[Material for this task]
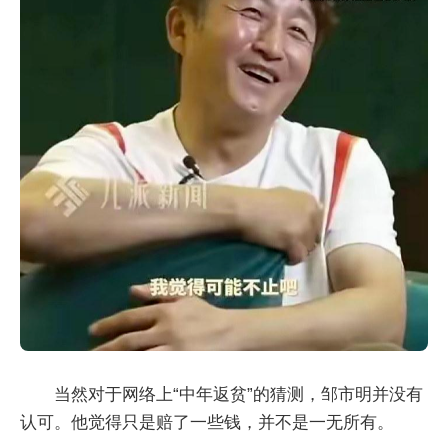
当然对于网络上“中年返贫”的猜测，邹市明并没有
认可。他觉得只是赔了一些钱，并不是一无所有。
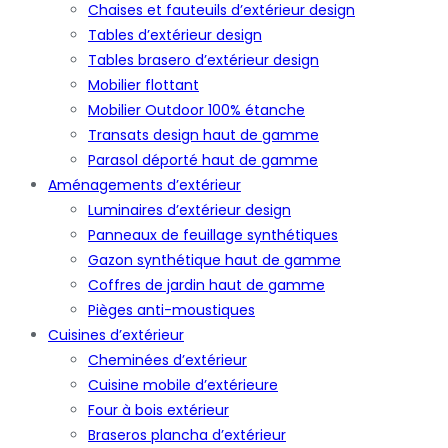
Chaises et fauteuils d’extérieur design
Tables d’extérieur design
Tables brasero d’extérieur design
Mobilier flottant
Mobilier Outdoor 100% étanche
Transats design haut de gamme
Parasol déporté haut de gamme
Aménagements d’extérieur
Luminaires d’extérieur design
Panneaux de feuillage synthétiques
Gazon synthétique haut de gamme
Coffres de jardin haut de gamme
Pièges anti-moustiques
Cuisines d’extérieur
Cheminées d’extérieur
Cuisine mobile d’extérieure
Four à bois extérieur
Braseros plancha d’extérieur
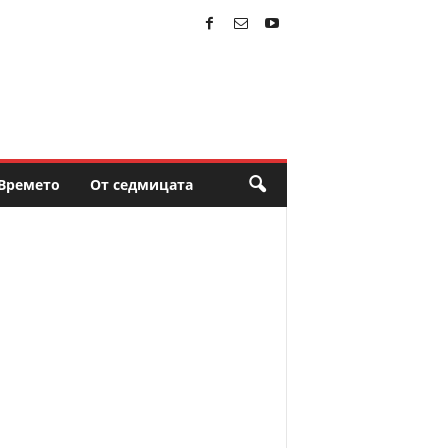
Времето
От седмицата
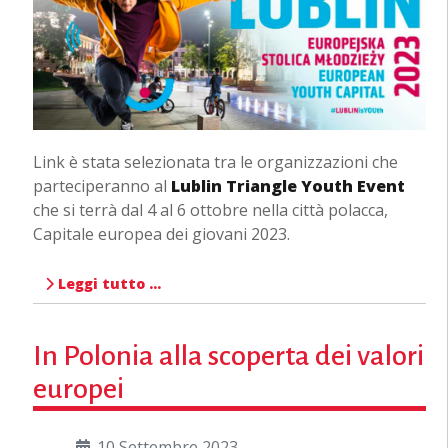
Link è stata selezionata tra le organizzazioni che
parteciperanno al
Lublin Triangle Youth Event
che si terrà dal 4 al 6 ottobre nella città polacca,
Capitale europea dei giovani 2023.
Leggi tutto …
In Polonia alla scoperta dei valori
europei
10 Settembre 2023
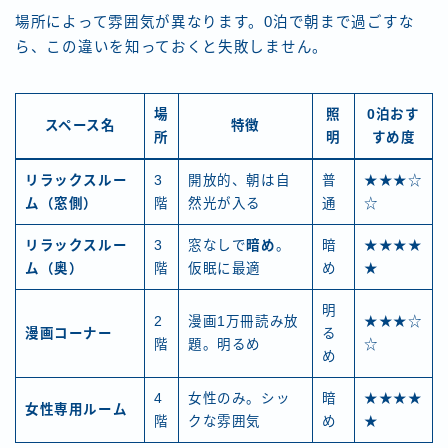
場所によって雰囲気が異なります。0泊で朝まで過ごすな
ら、この違いを知っておくと失敗しません。
場
照
0泊おす
スペース名
特徴
所
明
すめ度
リラックスルー
3
開放的、朝は自
普
★★★☆
ム（窓側）
階
然光が入る
通
☆
リラックスルー
3
窓なしで
暗め
。
暗
★★★★
ム（奥）
階
仮眠に最適
め
★
明
2
漫画1万冊読み放
★★★☆
漫画コーナー
る
階
題。明るめ
☆
め
4
女性のみ。シッ
暗
★★★★
女性専用ルーム
階
クな雰囲気
め
★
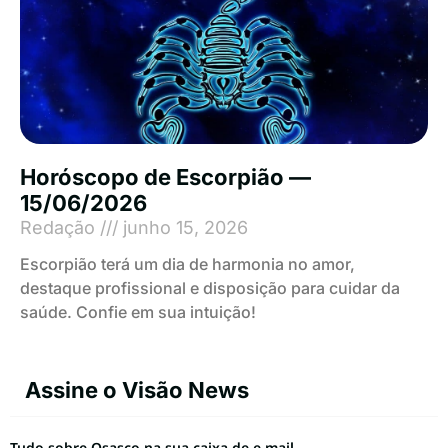
Horóscopo de Escorpião —
15/06/2026
Redação
junho 15, 2026
Escorpião terá um dia de harmonia no amor,
destaque profissional e disposição para cuidar da
saúde. Confie em sua intuição!
Assine o Visão News
Tudo sobre Osasco na sua caixa de e-mail.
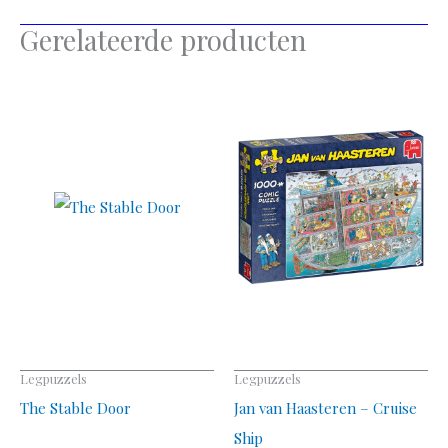
Gerelateerde producten
Legpuzzels
Legpuzzels
The Stable Door
Jan van Haasteren – Cruise
Ship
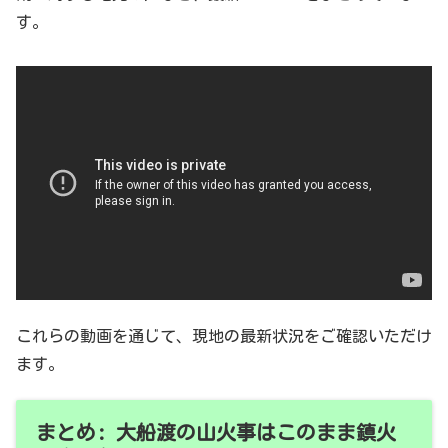
す。
これらの動画を通じて、現地の最新状況をご確認いただけ
ます。
まとめ: 大船渡の山火事はこのまま鎮火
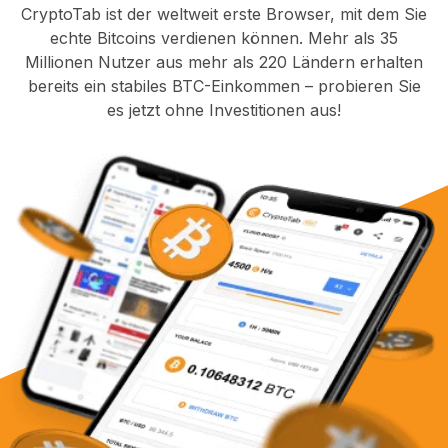
CryptoTab ist der weltweit erste Browser, mit dem Sie
echte Bitcoins verdienen können. Mehr als 35
Millionen Nutzer aus mehr als 220 Ländern erhalten
bereits ein stabiles BTC-Einkommen – probieren Sie
es jetzt ohne Investitionen aus!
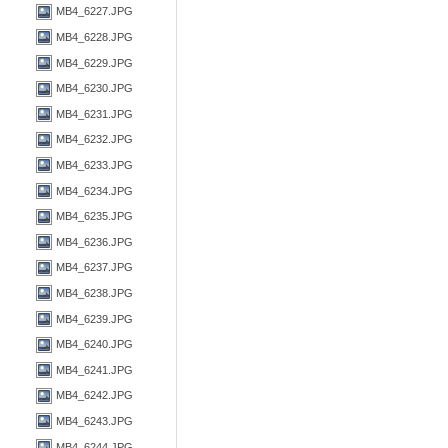
MB4_6227.JPG
MB4_6228.JPG
MB4_6229.JPG
MB4_6230.JPG
MB4_6231.JPG
MB4_6232.JPG
MB4_6233.JPG
MB4_6234.JPG
MB4_6235.JPG
MB4_6236.JPG
MB4_6237.JPG
MB4_6238.JPG
MB4_6239.JPG
MB4_6240.JPG
MB4_6241.JPG
MB4_6242.JPG
MB4_6243.JPG
MB4_6244.JPG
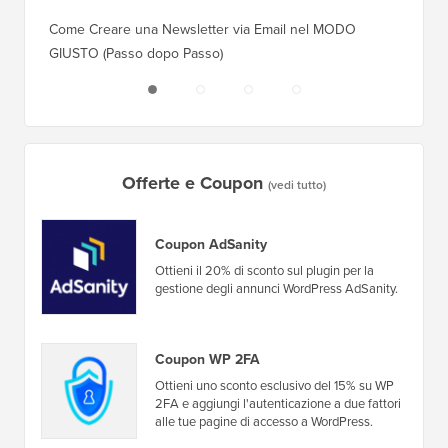
Come Creare una Newsletter via Email nel MODO
Come Sp
GIUSTO (Passo dopo Passo)
Server 
Offerte e Coupon
(vedi tutto)
Coupon AdSanity
Ottieni il 20% di sconto sul plugin per la
gestione degli annunci WordPress AdSanity.
Coupon WP 2FA
Ottieni uno sconto esclusivo del 15% su WP
2FA e aggiungi l'autenticazione a due fattori
alle tue pagine di accesso a WordPress.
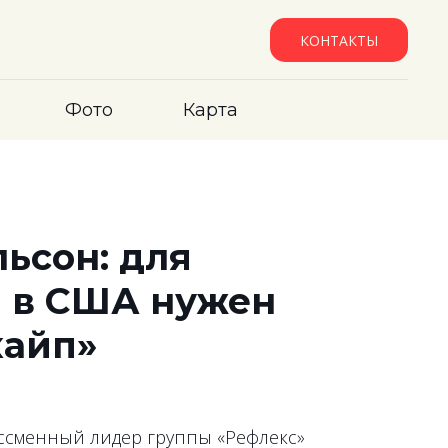
КОНТАКТЫ
Фото
Карта
ьсон: для
и в США нужен
хайп»
ессменный лидер группы «Рефлекс»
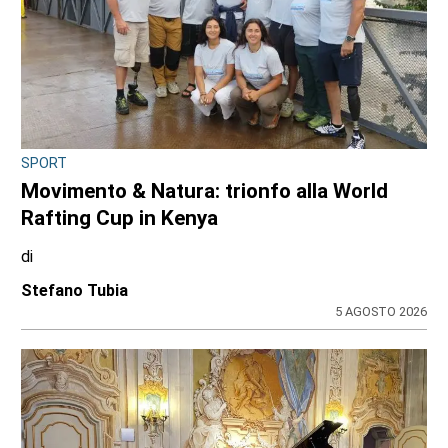
SPORT
Movimento & Natura: trionfo alla World
Rafting Cup in Kenya
di
Stefano Tubia
5 AGOSTO 2026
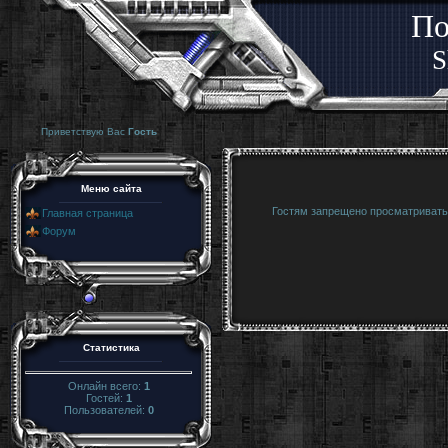
По
S
Приветствую Вас
Гость
Меню сайта
Гостям запрещено просматривать 
Главная страница
Форум
Статистика
Онлайн всего:
1
Гостей:
1
Пользователей:
0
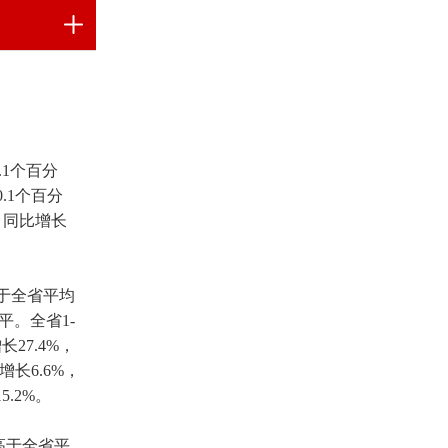
.1个百分
.1个百分
月同比增长
低于全省平均
平。全省1-
27.4%，
长6.6%，
.2%。
，高于全省平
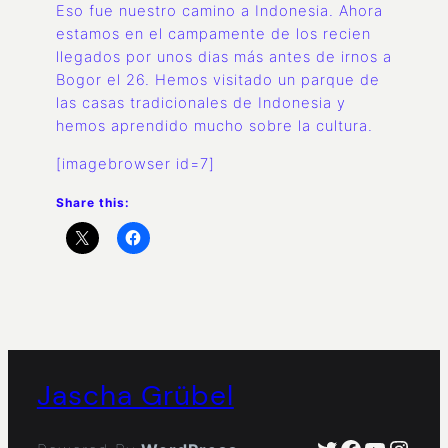
Eso fue nuestro camino a Indonesia. Ahora
estamos en el campamente de los recien
llegados por unos dias más antes de irnos a
Bogor el 26. Hemos visitado un parque de
las casas tradicionales de Indonesia y
hemos aprendido mucho sobre la cultura.
[imagebrowser id=7]
Share this:
Jascha Grübel
Twitter
Facebook
YouTub
Insta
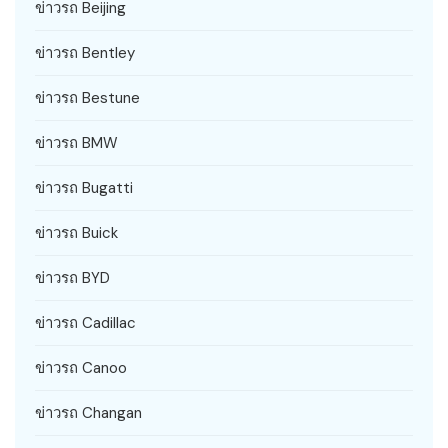
ข่าวรถ Beijing
ข่าวรถ Bentley
ข่าวรถ Bestune
ข่าวรถ BMW
ข่าวรถ Bugatti
ข่าวรถ Buick
ข่าวรถ BYD
ข่าวรถ Cadillac
ข่าวรถ Canoo
ข่าวรถ Changan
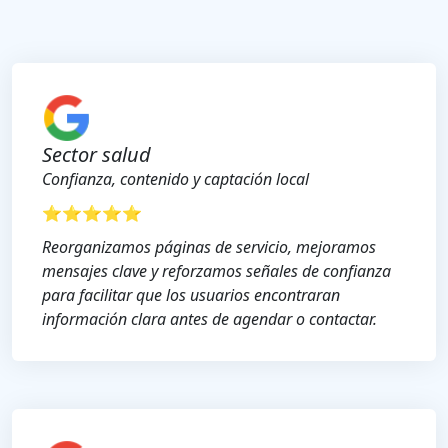
Sector salud
Confianza, contenido y captación local
⭐⭐⭐⭐⭐
Reorganizamos páginas de servicio, mejoramos
mensajes clave y reforzamos señales de confianza
para facilitar que los usuarios encontraran
información clara antes de agendar o contactar.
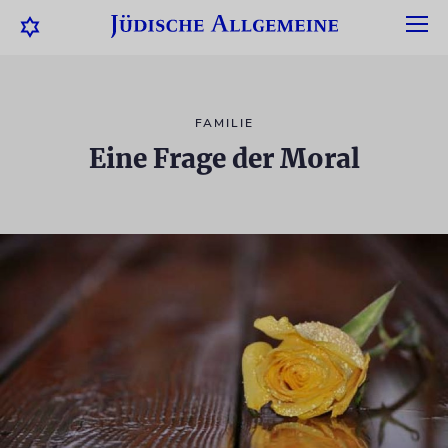
FAMILIE
Eine Frage der Moral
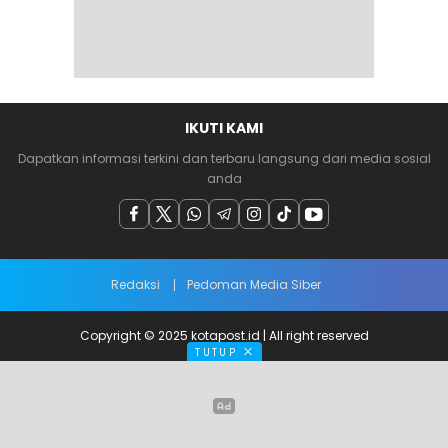
IKUTI KAMI
Dapatkan informasi terkini dan terbaru langsung dari media sosial
anda
Redaksi
Pedoman Media Siber
Copyright © 2025 kotapost.id | All right reserved
TUTUP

[Your goal] If a line in the entries above contains the word "design", copy it.

[Reply to the exercise]
Chaises et fauteuils d’extérieur design
Tables d’extérieur design
Tables brasero d’extérieur design
Transats design haut de gamme
Luminaires d’extérieur design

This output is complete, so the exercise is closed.